**Source text**
Environmental, social, and governance (ESG) initiatives consider a company’s environmental sustainability measures, as well as the ethics of their business practices and policies. In the world of investing, it is an increasingly important yardstick with which investors select businesses to put their money in. The importance of ESG in the senior living industry also continues to grow in response to other compelling reasons including consumer expectations and fiscal responsibility.
Giving the people what they want
It’s rather amazing to consider that more than 10,000 Americans are reaching retirement age each day. These Baby Boomer retirees are necessitating a shift in the way the senior living industry markets itself to the next generation of residents.
As a group, Baby Boomers are more environmentally and socially conscious than previous generations. They are bringing their life-long concern with protecting Mother Earth and making socially responsible choices with them into their retirement years.
Additionally, many real estate investment trusts (REITs) and private investor groups are taking ESG initiatives into account when making investment decisions. In response to this new, more conscientious consumer and investor persona, a growing number of senior living communities are instituting ESG policies in their building practices, design features, staffing decisions, and more.
>> Related: The Environmentally Sustainable CCRC of the Future
Real-world ESG in senior living
What does ESG within the senior living industry look like in practice? One excellent example of an organization that is focused on implementation of a robust ESG policy is Brookdale Senior Living, the nation’s largest operator of senior living communities. Among their initiatives, according to their year-end 2021 ESG report…
Inclusive hiring and meritocracy
Brookdale has approximately 33,000 employees, 80 percent of whom are women. Women also comprise over 70 percent of the leadership roles within the organization’s senior living communities and corporate offices. Additionally, 55 percent of their staff are people of color with 15 percent of leadership roles being held by people of color.
Retaining top talent
The organization continues to attract and retain top talent with their focus on diversity and inclusion, as well as a competitive compensation and benefits package, recruiting bonuses, tuition reimbursement, leadership development programs, and other perks. They even instituted a new certified nursing assistant (CNA) apprenticeship program to help people pursue a secure, healthcare-related career path.

**Directive A**
Write out the ESG passage again, everything from "Additionally, many real" down to "decisions, and more.", and swap "investment decisions" for "funding decisions".
**Directive B**
Answer these questions from the ESG passage:
(i) How many Americans reach retirement age each day?
(ii) What percentage of Brookdale's employees are women?
(iii) What new apprenticeship program did Brookdale institute?

**Record set**

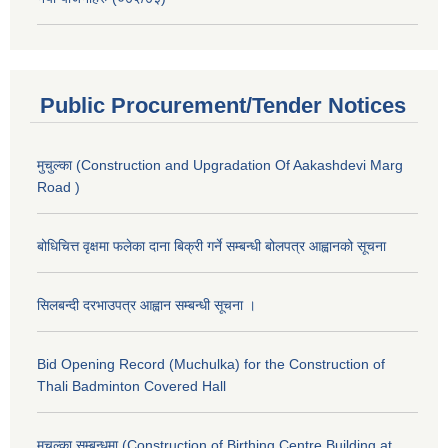
Public Procurement/Tender Notices
मुचुल्का (Construction and Upgradation Of Aakashdevi Marg
Road )
बोधिचित्त वृक्षमा फलेका दाना बिक्री गर्ने सम्बन्धी बोलपत्र आह्वानको सूचना
सिलबन्दी दरभाउपत्र आह्वान सम्बन्धी सूचना ।
Bid Opening Record (Muchulka) for the Construction of
Thali Badminton Covered Hall
मुचुल्का सम्बन्धमा (Construction of Birthing Centre Building at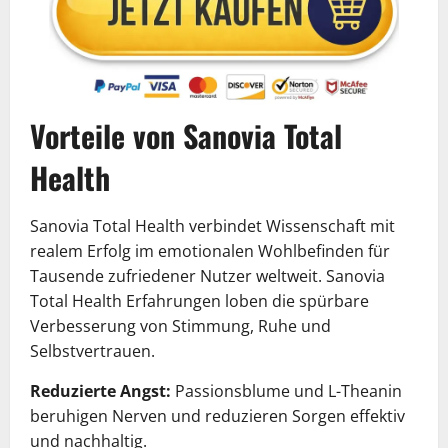
Vorteile von Sanovia Total
Health
Sanovia Total Health verbindet Wissenschaft mit
realem Erfolg im emotionalen Wohlbefinden für
Tausende zufriedener Nutzer weltweit. Sanovia
Total Health Erfahrungen loben die spürbare
Verbesserung von Stimmung, Ruhe und
Selbstvertrauen.
Reduzierte Angst:
Passionsblume und L-Theanin
beruhigen Nerven und reduzieren Sorgen effektiv
und nachhaltig.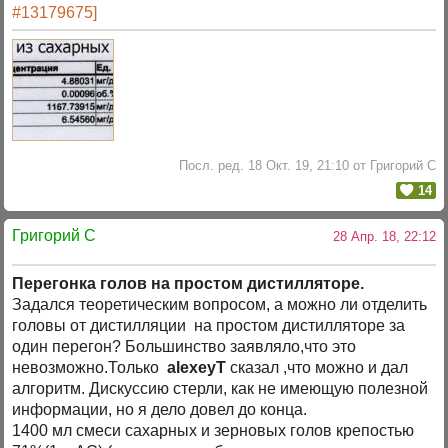
#13179675]
Посл. ред. 18 Окт. 19, 21:10 от Григорий C
14
Григорий C
28 Апр. 18, 22:12
Перегонка голов на простом дистилляторе.
Задался теоретическим вопросом, а можно ли отделить
головы от дистилляции на простом дистилляторе за
один перегон? Большинство заявляло,что это
невозможно.Только
alexeyT
сказал ,что можно и дал
алгоритм. Дискуссию стерли, как не имеющую полезной
информации, но я дело довел до конца.
1400 мл смеси сахарных и зерновых голов крепостью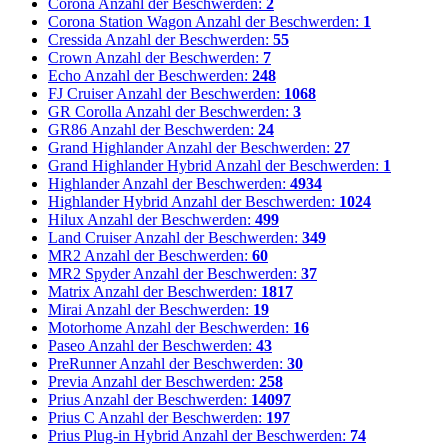
Corona
Anzahl der Beschwerden:
2
Corona Station Wagon
Anzahl der Beschwerden:
1
Cressida
Anzahl der Beschwerden:
55
Crown
Anzahl der Beschwerden:
7
Echo
Anzahl der Beschwerden:
248
FJ Cruiser
Anzahl der Beschwerden:
1068
GR Corolla
Anzahl der Beschwerden:
3
GR86
Anzahl der Beschwerden:
24
Grand Highlander
Anzahl der Beschwerden:
27
Grand Highlander Hybrid
Anzahl der Beschwerden:
1
Highlander
Anzahl der Beschwerden:
4934
Highlander Hybrid
Anzahl der Beschwerden:
1024
Hilux
Anzahl der Beschwerden:
499
Land Cruiser
Anzahl der Beschwerden:
349
MR2
Anzahl der Beschwerden:
60
MR2 Spyder
Anzahl der Beschwerden:
37
Matrix
Anzahl der Beschwerden:
1817
Mirai
Anzahl der Beschwerden:
19
Motorhome
Anzahl der Beschwerden:
16
Paseo
Anzahl der Beschwerden:
43
PreRunner
Anzahl der Beschwerden:
30
Previa
Anzahl der Beschwerden:
258
Prius
Anzahl der Beschwerden:
14097
Prius C
Anzahl der Beschwerden:
197
Prius Plug-in Hybrid
Anzahl der Beschwerden:
74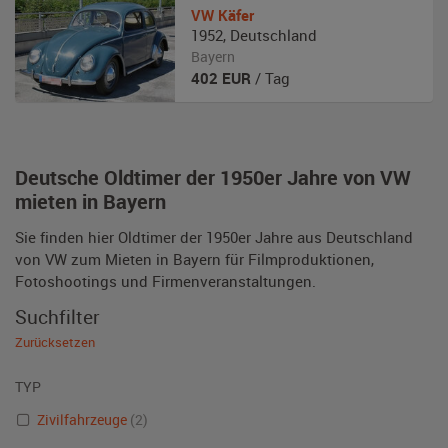
VW
Käfer
1952
,
Deutschland
Bayern
402
EUR
/ Tag
Deutsche Oldtimer der 1950er Jahre von VW
mieten in Bayern
Sie finden hier Oldtimer der 1950er Jahre aus Deutschland
von VW zum Mieten in Bayern für Filmproduktionen,
Fotoshootings und Firmenveranstaltungen.
Suchfilter
Zurücksetzen
TYP
Zivilfahrzeuge
(2)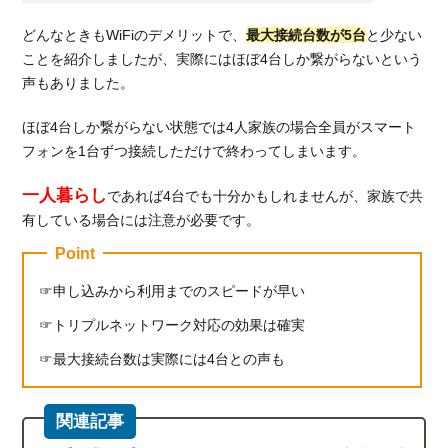
どんなときもWiFiのデメリットで、
最大接続台数が5台
と少ない
ことを紹介しましたが、実際にはほぼ4台しか繋がらないという
声もありました。
ほぼ4台しか繋がらない状態では4人家族の場合全員がスマート
フォンを1台ずつ接続しただけで終わってしまいます。
一人暮らし
であれば4台でも十分かもしれませんが、家族で共
有している場合には注意が必要です。
Point
申し込みから利用までのスピードが早い
トリプルネットワーク対応の効果は確実
最大接続台数は実際には4台との声も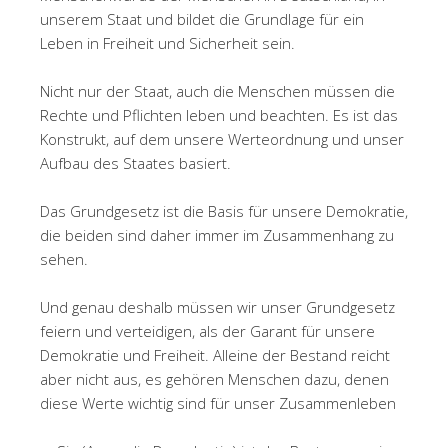
unserem Staat und bildet die Grundlage für ein
Leben in Freiheit und Sicherheit sein.
Nicht nur der Staat, auch die Menschen müssen die
Rechte und Pflichten leben und beachten. Es ist das
Konstrukt, auf dem unsere Werteordnung und unser
Aufbau des Staates basiert.
Das Grundgesetz ist die Basis für unsere Demokratie,
die beiden sind daher immer im Zusammenhang zu
sehen.
Und genau deshalb müssen wir unser Grundgesetz
feiern und verteidigen, als der Garant für unsere
Demokratie und Freiheit. Alleine der Bestand reicht
aber nicht aus, es gehören Menschen dazu, denen
diese Werte wichtig sind für unser Zusammenleben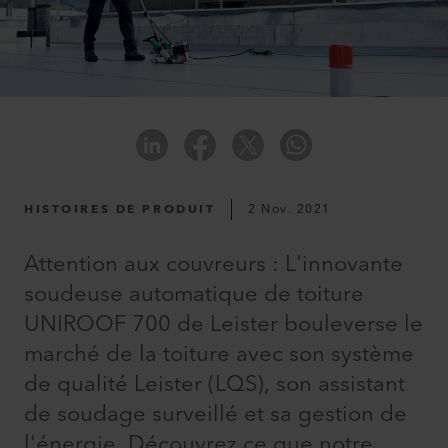
HISTOIRES DE PRODUIT
2 Nov. 2021
Attention aux couvreurs : L'innovante
soudeuse automatique de toiture
UNIROOF 700 de Leister bouleverse le
marché de la toiture avec son système
de qualité Leister (LQS), son assistant
de soudage surveillé et sa gestion de
l'énergie. Découvrez ce que notre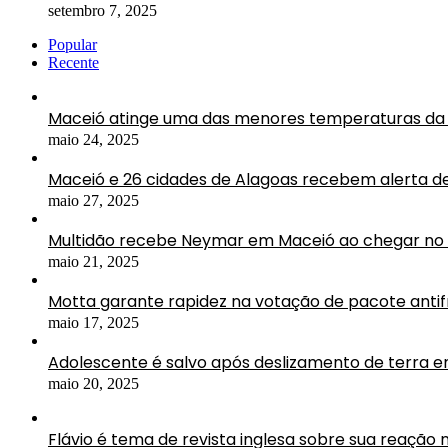
setembro 7, 2025
Popular
Recente
Maceió atinge uma das menores temperaturas da 
maio 24, 2025
Maceió e 26 cidades de Alagoas recebem alerta d
maio 27, 2025
Multidão recebe Neymar em Maceió ao chegar no 
maio 21, 2025
Motta garante rapidez na votação de pacote antif
maio 17, 2025
Adolescente é salvo após deslizamento de terra 
maio 20, 2025
Flávio é tema de revista inglesa sobre sua reação n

**Expected output A**
Additionally, many real estate investment trusts (REITs) and private investor groups are taking ESG initiatives into account when making funding decisions. In response to this new, more conscientious consumer and investor persona, a growing number of senior living communities are instituting ESG policies in their building practices, design features, staffing decisions, and more.

**Expected output B**
(i) More than 10,000
(ii) 80 percent
(iii) A certified nursing assistant (CNA) apprenticeship program